EXERCISES TO COMPLETE>
(1) List every kind of institution that the SAFE Banking Act text says the Act would protect.
(2) Answer these from the SAFE Banking Act text:
(a) Since what year have protections for cannabis businesses existed through riders?
(b) What would Congress no longer need to pass if the Act became law?
(c) What does the text say the Act represents, as a piece of cannabis legislation?
(3) Extend the SAFE Banking Act text, starting after its last sentence.

The Saga of the Safe Banking Act

The Secure and Fair Enforcement (SAFE) Banking Act was introduced this year in the House of Representative as a means of permanently protecting financial institutions in legalized states that want to offer basic banking services to marijuana businesses.

Since 2014, protections have existed for cannabis businesses in legalized states via "riders" that have needed to be passed with each successive year. However, the SAFE Banking Act represents the first piece of stand-alone cannabis legislation to be voted on in Congress. If it becomes law Congress would no longer need to pass annual riders, since the Act itself would protect credit unions and banks from being targeted by the federal government for providing services to the marijuana industry.

DATA SHOWN>

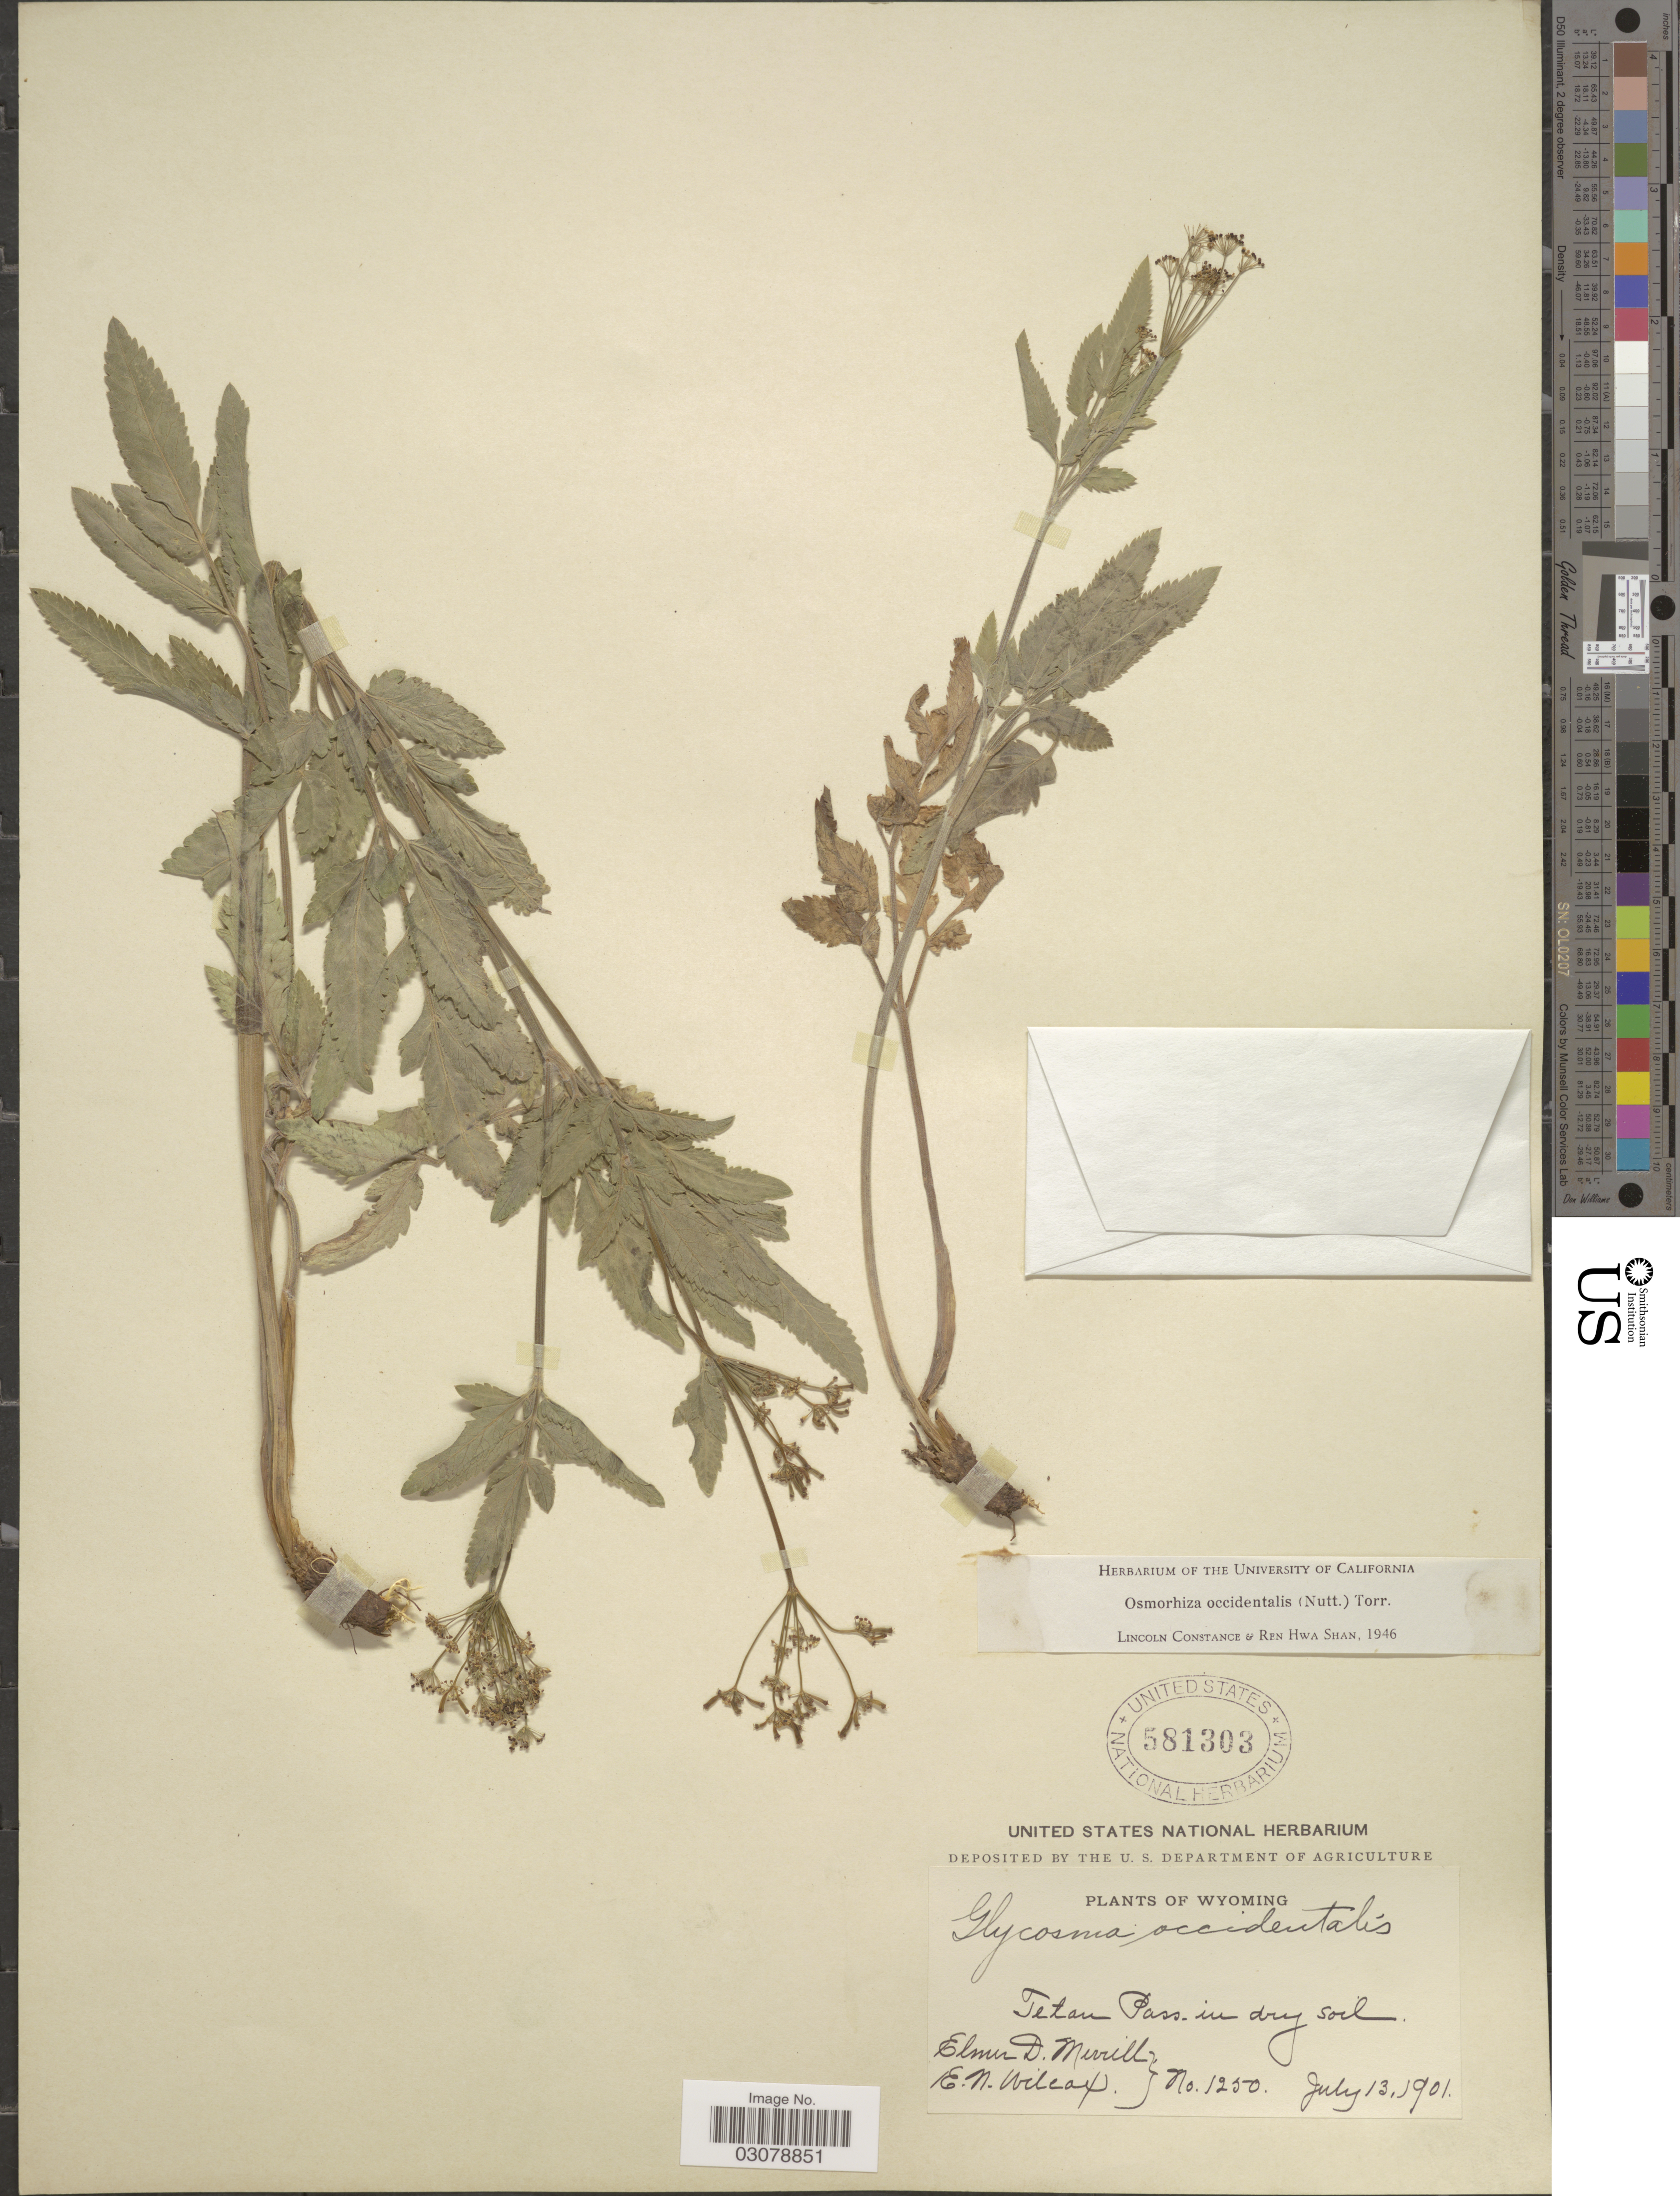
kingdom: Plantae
--
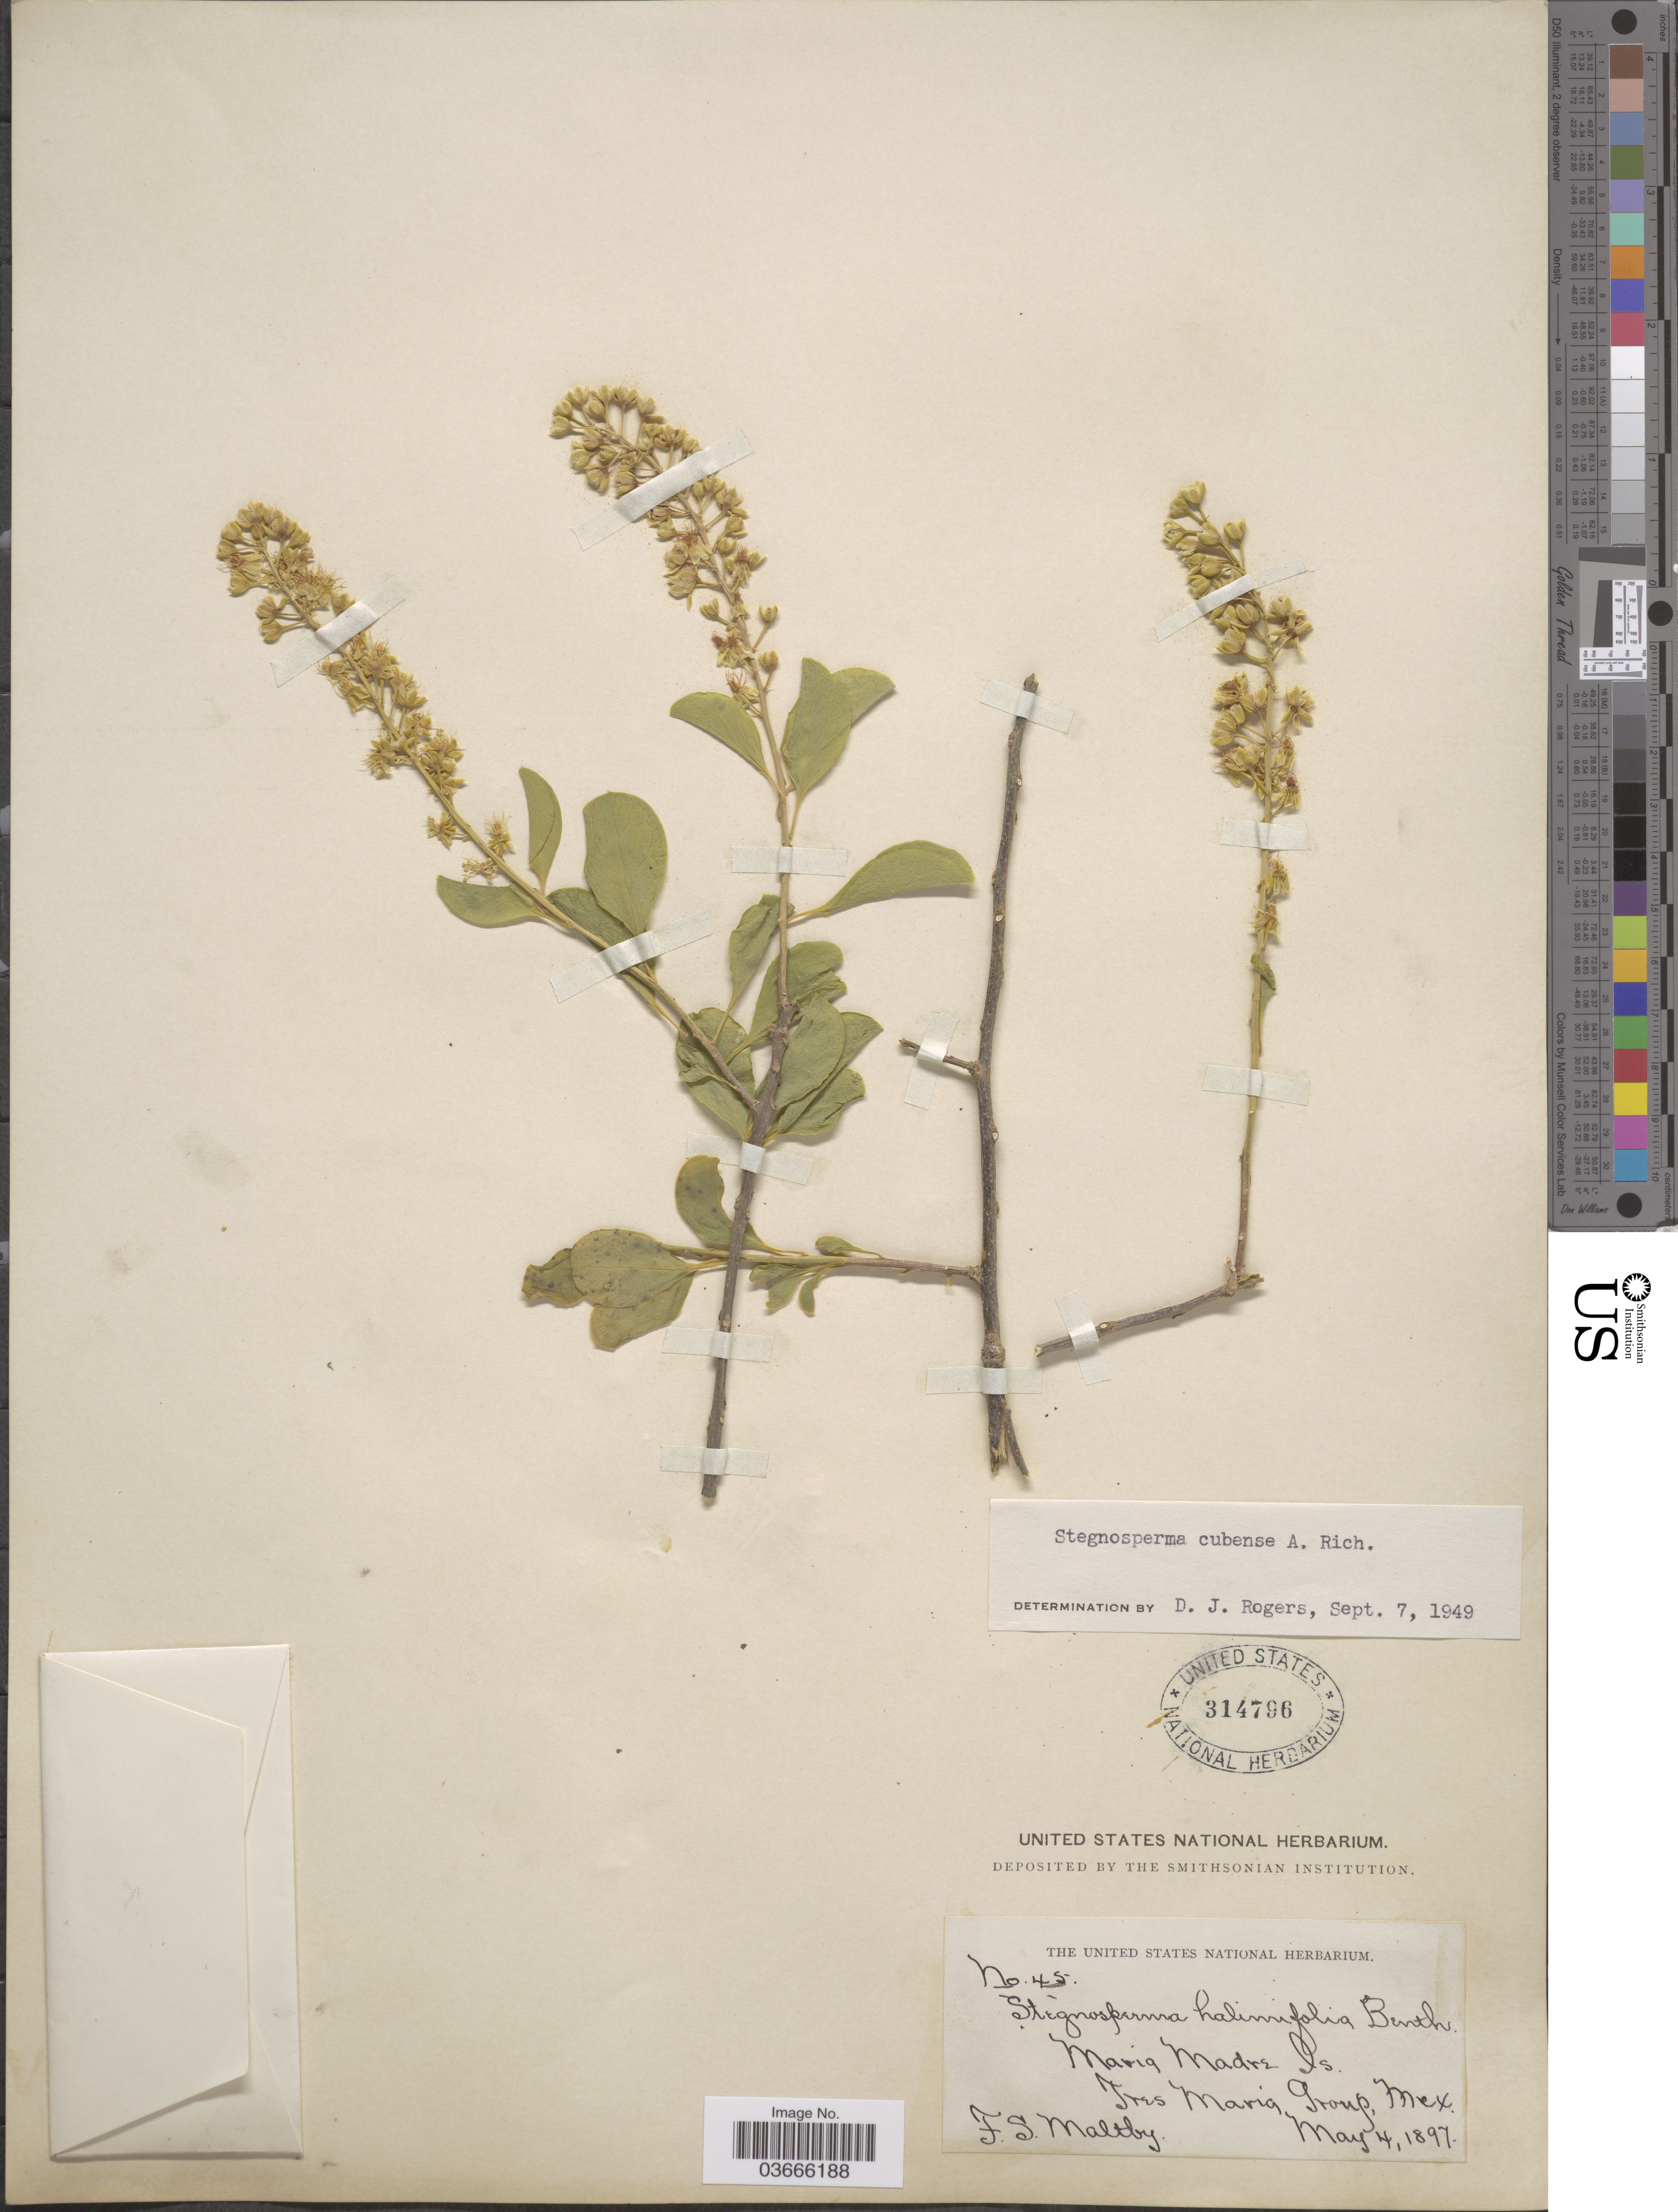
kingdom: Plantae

RESULTS>
(1)
- Financial institutions in legalized states
- Credit unions
- Banks

(2)
(a) 2014
(b) Annual riders
(c) The first piece of stand-alone cannabis legislation to be voted on in Congress

(3)
On Wednesday, Sept. 25, the House voted on the SAFE banking act under a procedure known as "suspension of the rules." This procedure is typically reserved for noncontroversial legislation in instances where lawmakers want to quickly pass a bill. Of course, a simple majority doesn't work with suspension of the rules. Instead, a two-thirds majority (290, or more, out of 435 votes) is needed for passage.

When the gavel struck, members of the House voted overwhelmingly to pass the SAFE Banking Act: 321 in favor, to 103 opposed. A majority vote was certainly expected with the bill having 206 cosponsors heading into its historic vote. However, 321 yay votes are above and beyond expectations and demonstrate that cannabis banking reform has become a bipartisan issue. 

So what's next?

Well that's when the voice of the people come in! Oh and here is the link to find your local senate to let them hear it!!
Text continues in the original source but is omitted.